The performances in Viceroy’s House are fine. No one gives a great performance in the film but all of the cast are dependable and it is a solid ensemble performance. The one thing I did struggle to do was embrace the actors who played Jinnah, Nehru and Gandhi. Don’t get me wrong, they weren’t bad and they certainly weren’t miscast. However, I have such a deep connection to the actors who played these iconic figures in Gandhi that I struggled to buy these new actors as these characters.

Still, this did not ruin my experience of watching Viceroy’s House. If you are looking for a cinematic introduction to learn about the history of the Indian Independence Movement and the Partition of India, I would recommend Gandhi over Viceroy’s House. However, once you watch Viceroy’s House, I doubt you will be disappointed as there are various elements of this film which you can appreciate.

Silence (Film Review) – A Boring Slog

Silence is a historical drama directed by Martin Scorsese and stars Andrew Garfield, Adam Driver, Liam Neeson, Tadanobu Asano, Issey Ogata and Yōsuke Kubozuka. The story follows two 17th-century Jesuit priests, played by Andrew Garfield and Adam Driver. They travel from Portugal to Japan to find their missing mentor, played by Liam Neeson, while trying to spread Catholocism at a time where Christians are being persecuted, tortured and killed in Japan.

My Knowledge and Expectation of Silence

This is a film which has been in development for a long, long time. Indeed, this has been a passion project for Scorsese for decades which has been through a troubled production process with Scorsese focusing on other films such as Hugo, Shutter Island and The Wolf of Wall Street before finally pushing ahead with making Silence. My anticipation for Silence was largely influenced by Scorsese directing the film.

Certainly, Scorsese is a brilliant director who has made some absolute classic films such as Goodfellas, Casino, Hugo and The Wolf of Wall Street and when you consider the talent of the cast in this film, it all looked like Silence was shaping up to be a great film. Nevertheless, I still had doubts about how much I would enjoy this film. Indeed, as much as I admire Scorsese, I have not liked some of his films.

Martin Scorsese and Andrew Garfield on the set of Silence

For instance, I could not get through Mean Streets, The Aviator was very dull and slow and, in my opinion, I think Raging Bull is overrated (It’s good, just not the masterpiece everyone thinks it is). Still, I hoped that Silence would fall into the category of what I consider to be the best films of Scorsese.

My Thoughts on Silence

Sadly, this was not to be the case at all. I did not like Silence. True, the film has some good qualities but the overall package left me very disappointed. Before I talk about why Silence was such a disappointment, let’s talk about the few things I appreciated about the film. For one, Silence is a visually stunning film. The cinematography is absolutely fantastic and you can tell that every shot was intimately crafted.

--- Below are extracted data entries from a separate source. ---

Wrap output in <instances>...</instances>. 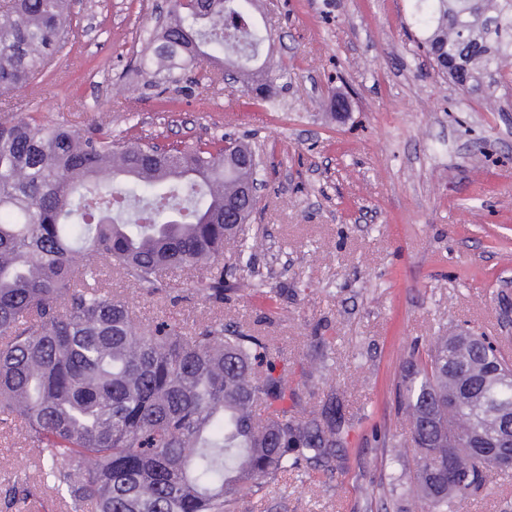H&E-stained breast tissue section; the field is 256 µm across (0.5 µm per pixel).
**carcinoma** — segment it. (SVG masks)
Listing matches in <instances>:
<instances>
[{
	"label": "carcinoma",
	"mask_w": 512,
	"mask_h": 512,
	"mask_svg": "<svg viewBox=\"0 0 512 512\" xmlns=\"http://www.w3.org/2000/svg\"><path fill=\"white\" fill-rule=\"evenodd\" d=\"M256 12V0H173L137 71L227 68L264 99L288 66L264 57ZM410 16L416 46L461 99L512 92V0H410ZM71 33L67 0L0 5V96L35 84ZM224 150L222 137L164 148L91 123L0 121V426L37 449L40 484L72 512H249L292 470H336L351 423L336 393H318L328 355L292 385L272 337L221 319L192 331L142 323L98 278L115 269L160 295L206 265L193 287L213 307L251 293V276L227 282L219 264L228 244L254 248L224 223L252 177ZM465 335L433 337L397 383L411 424L399 448L417 468L394 481H410L429 512H455L498 473L476 445L495 429L474 402L512 408V384L477 374L512 363ZM30 496L14 486L0 507Z\"/></svg>",
	"instance_id": "carcinoma-1"
}]
</instances>
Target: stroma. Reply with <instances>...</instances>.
<instances>
[{
    "instance_id": "1",
    "label": "stroma",
    "mask_w": 512,
    "mask_h": 512,
    "mask_svg": "<svg viewBox=\"0 0 512 512\" xmlns=\"http://www.w3.org/2000/svg\"><path fill=\"white\" fill-rule=\"evenodd\" d=\"M170 0H71L69 51L43 81L16 90L33 118L93 121L102 132L159 140L249 139L266 181L255 220V292L216 310L189 295L152 297L119 271L104 286L141 321L186 328L215 318L271 336L295 371L312 337L327 340L320 387L336 391L352 427L328 475L283 477L253 512H420L396 474L412 471L396 442L410 433L395 386L410 348L471 329L512 360V102L489 112L458 104L452 84L415 51L409 0H260L271 60L288 65L274 99L200 76L146 89L134 71L147 30ZM349 110L329 118L330 99ZM39 458L0 429V494L37 481ZM457 512H512V471Z\"/></svg>"
}]
</instances>
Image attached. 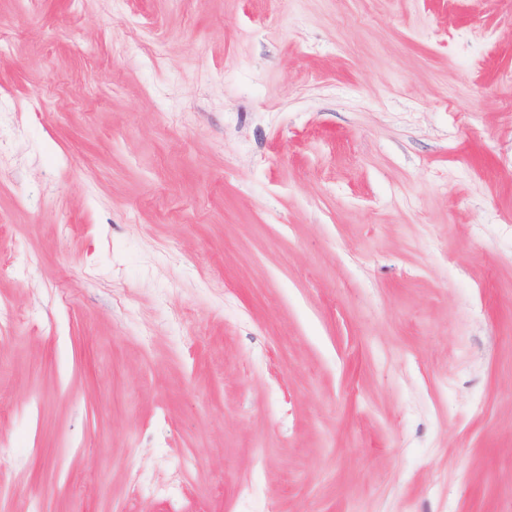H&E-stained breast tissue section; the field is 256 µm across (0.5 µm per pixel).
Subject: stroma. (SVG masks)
Masks as SVG:
<instances>
[{
    "mask_svg": "<svg viewBox=\"0 0 512 512\" xmlns=\"http://www.w3.org/2000/svg\"><path fill=\"white\" fill-rule=\"evenodd\" d=\"M0 512H512V0H0Z\"/></svg>",
    "mask_w": 512,
    "mask_h": 512,
    "instance_id": "stroma-1",
    "label": "stroma"
}]
</instances>
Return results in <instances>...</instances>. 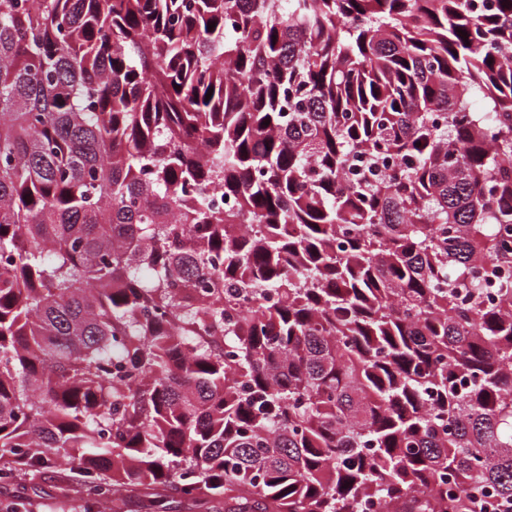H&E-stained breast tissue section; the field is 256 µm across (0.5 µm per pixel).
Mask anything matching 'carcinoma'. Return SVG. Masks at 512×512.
<instances>
[{
    "label": "carcinoma",
    "mask_w": 512,
    "mask_h": 512,
    "mask_svg": "<svg viewBox=\"0 0 512 512\" xmlns=\"http://www.w3.org/2000/svg\"><path fill=\"white\" fill-rule=\"evenodd\" d=\"M0 257V483L512 512V0H0Z\"/></svg>",
    "instance_id": "obj_1"
}]
</instances>
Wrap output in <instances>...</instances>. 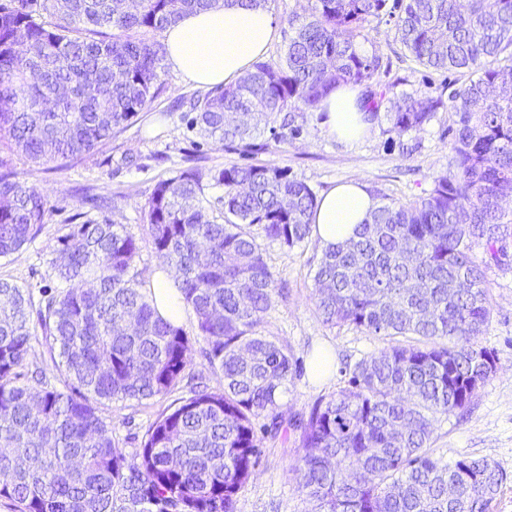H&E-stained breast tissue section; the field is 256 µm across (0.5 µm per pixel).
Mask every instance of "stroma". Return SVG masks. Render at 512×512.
I'll return each mask as SVG.
<instances>
[{
	"label": "stroma",
	"instance_id": "stroma-1",
	"mask_svg": "<svg viewBox=\"0 0 512 512\" xmlns=\"http://www.w3.org/2000/svg\"><path fill=\"white\" fill-rule=\"evenodd\" d=\"M307 7L306 0H269L267 8L278 27V38L264 54V61L280 60L291 34L289 15L305 16ZM357 48L363 54L377 53L388 60L380 87L393 101L407 96L422 99L445 95L468 80L464 74L421 65L401 47L390 22H373ZM162 80L165 89L151 107L81 162L68 167L52 163L39 166L22 155H13L14 169L42 192L50 213L34 241L9 258L0 259L1 279L35 291L48 286L46 271L57 237L66 232L69 216L89 210L93 197L110 207L111 219L135 236L141 265L154 267L156 260L142 208L156 184L190 168L206 172L244 164V157L238 153L203 140L188 129L186 110L179 102L198 94V87L170 68ZM319 121L316 111L301 112L299 134L281 142L267 127H259L255 137L265 149L253 156V163L288 167L319 196L336 185L361 182L376 200L389 198L402 203L425 196L435 176L454 172L453 116L449 108L435 112L420 130L401 136L388 133L387 119H380L352 150L326 138ZM264 249L269 268L286 286L288 296L276 301L262 331L288 345L297 365L281 397L283 411L290 417L305 415L318 398L344 386L349 364L378 353L386 342L322 322L312 298L313 276L321 255L316 240L291 249L268 243ZM473 258L487 266L494 310L480 341L497 352L498 368L478 390L467 413H453L435 421L432 448L435 457L445 463L463 455L495 462L507 472L509 481L493 512H512V261L501 266L488 263L479 246L474 247ZM323 350L332 353L334 365L328 376L317 380L309 373V361ZM172 402L169 396L140 403L114 400L104 403L100 414L110 423L115 442L131 453L140 447L149 426ZM298 452L296 431H287L274 440L262 439L258 463L239 494L237 512H305L307 505L289 471Z\"/></svg>",
	"mask_w": 512,
	"mask_h": 512
}]
</instances>
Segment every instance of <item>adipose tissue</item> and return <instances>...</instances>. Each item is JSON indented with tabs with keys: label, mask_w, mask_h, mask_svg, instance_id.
<instances>
[{
	"label": "adipose tissue",
	"mask_w": 512,
	"mask_h": 512,
	"mask_svg": "<svg viewBox=\"0 0 512 512\" xmlns=\"http://www.w3.org/2000/svg\"><path fill=\"white\" fill-rule=\"evenodd\" d=\"M277 36L271 13L264 7L224 6L222 0L203 12L190 13L165 32L167 62L183 77L202 87L234 83L251 70ZM360 93L342 86L318 106L323 133L347 147H355L370 129L360 107ZM365 185L349 183L321 197L313 216L322 247L345 242L376 208ZM173 271L154 275L151 291L162 317L182 324L185 307L174 285Z\"/></svg>",
	"instance_id": "obj_1"
}]
</instances>
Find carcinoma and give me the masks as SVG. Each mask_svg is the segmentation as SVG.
Instances as JSON below:
<instances>
[{"mask_svg":"<svg viewBox=\"0 0 512 512\" xmlns=\"http://www.w3.org/2000/svg\"><path fill=\"white\" fill-rule=\"evenodd\" d=\"M278 63L190 102L189 128L230 151L257 153L259 122L282 140L303 110L339 85L372 89L379 55L357 50L373 21L395 19L420 64L476 77L448 99L456 173L428 194L386 202L355 236L322 251L318 314L391 345L354 364L348 385L308 415L285 420L288 346L263 335L280 294L262 241L293 248L312 237L317 196L286 167L184 170L159 181L143 223L162 270L191 311L210 388L191 371L192 339L164 320L139 268L136 238L105 213L68 219L49 261L52 289L0 279V501L11 512H237L261 431H299L290 465L307 512H491L508 475L484 457L444 464L433 423L463 411L497 370L479 343L493 303L476 246L500 264L512 245V0H308ZM216 0H0V258L46 223L47 200L13 170L78 162L130 125L164 90L156 35ZM442 98L405 97L389 133L420 129ZM224 187L208 196L206 184ZM37 323L31 322V316ZM40 327L58 350V383L29 369ZM185 390L129 454L100 415L106 401L142 402ZM264 419L261 426L256 420Z\"/></svg>","mask_w":512,"mask_h":512,"instance_id":"cac0c4a2","label":"carcinoma"}]
</instances>
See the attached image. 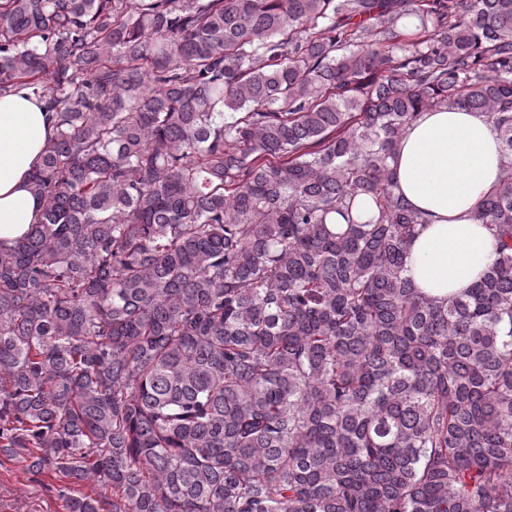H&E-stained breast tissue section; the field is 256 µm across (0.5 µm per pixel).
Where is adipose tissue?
<instances>
[{
    "mask_svg": "<svg viewBox=\"0 0 512 512\" xmlns=\"http://www.w3.org/2000/svg\"><path fill=\"white\" fill-rule=\"evenodd\" d=\"M55 133L51 113L29 90L0 96V243L21 239L38 221L30 176ZM505 162L492 124L476 111H424L400 139L395 190L426 221L406 256V274L428 297L471 286L494 260L497 241L476 212Z\"/></svg>",
    "mask_w": 512,
    "mask_h": 512,
    "instance_id": "1",
    "label": "adipose tissue"
}]
</instances>
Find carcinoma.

There were also some good performances in this film, with the standout performance coming from Andrew Garfield and Liam Neeson was also good in the small role he had. I also thought that the film tried to deal with some interesting themes such as idealism, devotion to religions and pragmatism. However, all of these aspects of Silence which I liked were not enough to make me overcome my disdain for how ridiculously boring and slow this film is.

Andrew Garfield in Silence

Poor Pacing

Truly, I was begging for this film to end probably half-way through the running time. It was so tough for me to get through and the length of the film is not the main problem. Indeed, films like Braveheart, The Wolf of Wall Street and The Lord of the Rings Trilogy are long but have good pacing and great pay-off.

Silence had none of these things. It trudges along at a snail’s pace and it really bothered me. Moreover, when I hoped that the final act would make these issues I had with the pacing go away, I was again disappointed by how the ending played out. It just made me think ‘What a waste of time!’.

All of this makes me disappointed rather than angry because there are things to admire about this film. However, despite the visuals, themes and performances, the pacing and the poor third act left me feeling extremely disappointed and unwilling to recommend Silence as a film you have to see.